Exercice:
Répondez, s'il vous plaît, à ces questions sur le texte fourni, qui traite des chaussettes et des tupperwares :
(a) Quel récipient est évoqué avec son couvercle disparu dans la première phrase ?
(b) Qu'est-ce qui, d'après le texte, « n'aura jamais de chaussettes » ?
(c) Quels deux qualificatifs sont donnés aux salutations dans la dernière phrase ?

Texte fourni:
Je finirai cette longue mais trop courte dissertation par la question suivante : ne vous semble-t-il pas que le tupperware et son couvercle disparu, ou ce dernier, rendu solitaire et donc inutile, qui a perdu le récipient adéquat, nous poussent à une méditation en partie semblable ? Bien qu’il ne me soit jamais arrivée de me rendre à la gymnastique chaussée de tupperwares ayant perdus leurs couvercles, dans le seul but de leur trouver une fonction rassurante, en remplacement de chaussettes dont la totalité du trousseau qui est mien, serait abandonné dans le panier de linge sale, il me semble que le simple fait qu’une disparition, de nouveau, ait lieu, devrait nous questionner sur notre capacité à vraiment appartenir au commun des mortels qui s’organise, est à l’heure, lave ses enfants, travaille efficacement, prend des vacances, prend soin de lui et de son patrimoine, se développe personnellement, n’a pas d’heures perdues, gagne du temps, de l’argent, sa vie plus qu’ils ne perd de chaussettes. 

Je ne sais si vous m’aurez lue et comprise, et il est à parier qu’il sera plus difficile que vous me compreniez bien si vous ne me lisez pas, le principal est que tout ceci ait pu être écrit au moins une fois, comme une partie négligeable de toutes les gouttes d’eau qui façonnent l’histoire des idées humaines mais dont le mérite est d’exister et de nourrir la dea ex machina, la grande Intelligence Artificielle qui n’aura jamais de chaussettes. 

Vous remerciant d’y contribuer aussi, en partie, je vous prie d’agréer mes salutations mal chaussées et non moins amicales.

Informations fournies:
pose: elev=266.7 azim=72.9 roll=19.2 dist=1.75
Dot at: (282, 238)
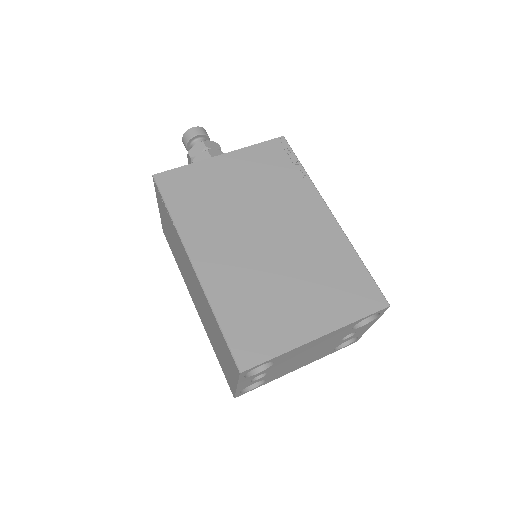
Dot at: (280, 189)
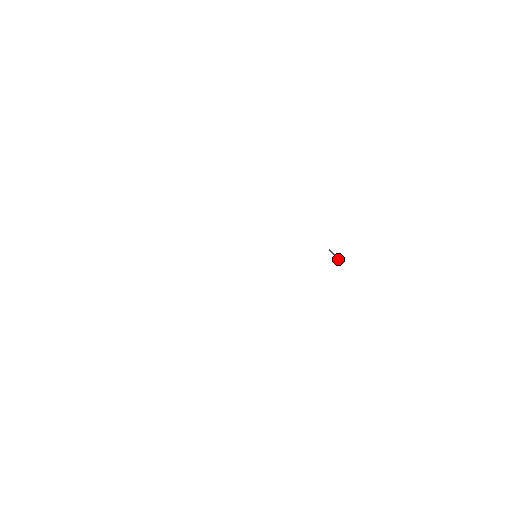
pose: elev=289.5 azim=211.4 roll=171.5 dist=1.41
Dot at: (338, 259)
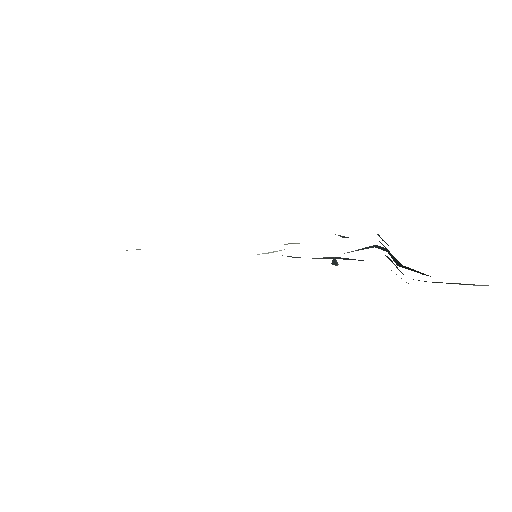
Dot at: (334, 263)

Résultat de l'exercice:
(a) Le tupperware.
(b) La grande Intelligence Artificielle, appelée aussi la dea ex machina.
(c) « mal chaussées » et « non moins amicales ».